The EM1x is perfectly balanced on any decently sized pro M43 lens (40-150 f2.8, 300 f4 etc). A camera any smaller is an issue, then adding a grip to a smaller camera, apart from adding cost, also adds redundant buttons and clutter.
The EM1x is spacious, relaxed, clean, all sealed up and uncluttered. The perfect professional handling dynamic. If you compare it to the cameras it was aimed at when released (for the stalled Tokyo Olympics), the Sony A1, Canon 1Dx and D6 Nikon cameras, it holds up very well, then the weight savings are found in half sized lenses.
The G9.II is the same size as the S5 series. About right regardless of sensor. Could it have been a little smaller and lighter? Yep, but not by much and why? Tiny little cameras are cute and great for tourists, but tend to have short runs.
Actually it is really great as I use both and do not have to stuff around changing rigging gear and handling “hats” when switching between the two. The G9.II ironically gains some useful buttons that the S5 lacks due to the larger mount, so you could argue by comparison, the S5/S5II’s are maybe too small and the looming S1H mk2 will prove that out.
The G9.I is simply the most comfortable and ergonomically balanced camera I have ever owned-period. It has a top screen, buttons for everything and fits my (and most other) hands perfectly (some of it’s biggest . Add in comprehensive customisation and tank-like build and you have a classic, a classic people seem to forgive its “oversized” footprint.
Smaller handed people have had to put up with over-sized cameras for most of their lives, but now apparently, just because the sensor is smaller, some cams are faulty by design.
The image quality thing is only a thing in the imaginations of the unaware.
The ISO thing is real, but balanced by lens design, speed and greater depth of field (that is more depth of field, which is a good thing sometimes), resolution handled for many situations by hi-res modes, stabe a cut above and more.
Even in video, MFT falls closer to S35 than full frame, which in Hollywood is a lot rarer than we often realise.

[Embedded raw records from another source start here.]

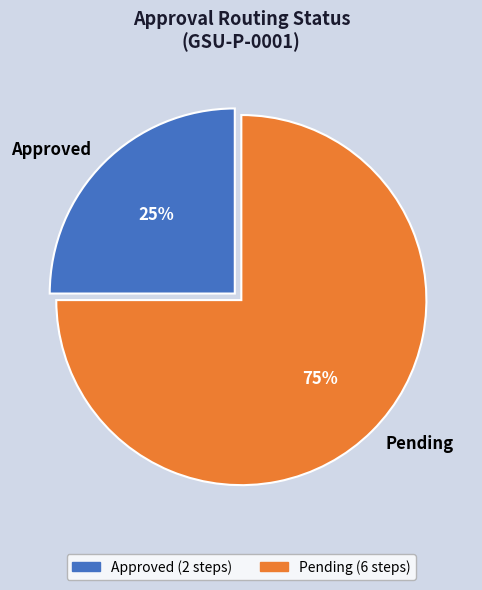

Which has a higher value, Pending or Approved?

Pending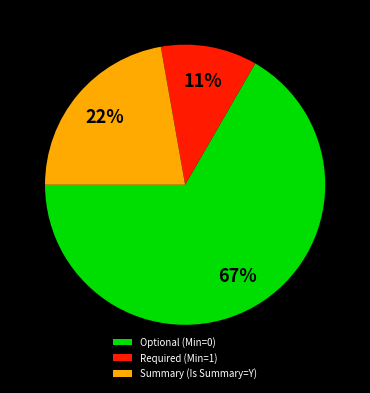

Count the number of slices in the pie.

3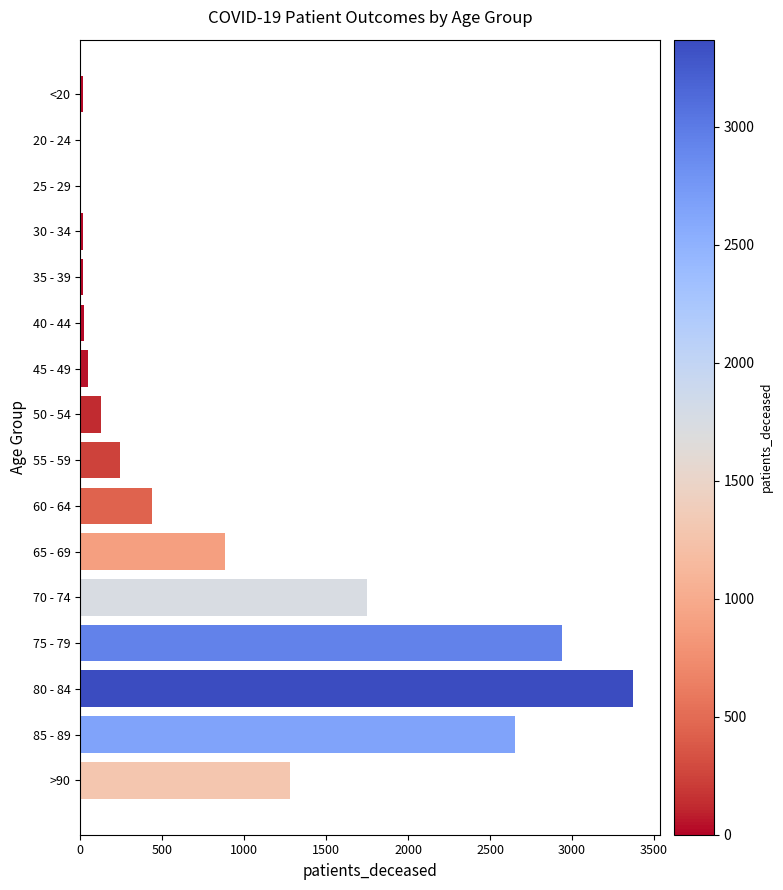

Where is the data nearest to the value 1686?

70 - 74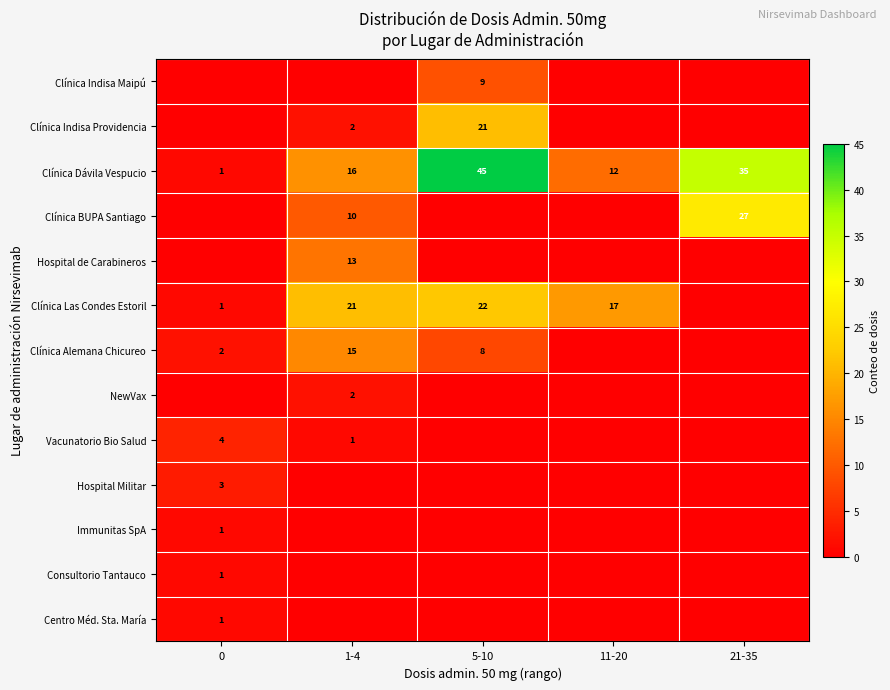

At how many categories does at least one series exceed 8?

4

The image quality is good……. .
The “but” is a thing that really rankles and I am sick of thinking abut it, but still do unfortunately. A bigger sensor can offer better high ISO performance, but that is not the whole story. Lens options, extra DOF, better stabilising and less obvious movement blur all shorten the gap.
The bigger sensor and/or more pixels can theoretically provide better maximum potential image quality, but I am yet to reach a point where M43 cannot do the job.
Sharper? Clearer or “finer”?
People respond to the superior “quality” of some of my images, quality that sometimes steals the show, quality that instills confidence, provides legitimacy, heartens my soul. This quality is not “great with some caveat” , just great.
If you look at what makes a decent image, light, techniqiue, DOF selection, lens quality (and “qualities”), subject and composition are at the top of the list, what sensor size you use is not.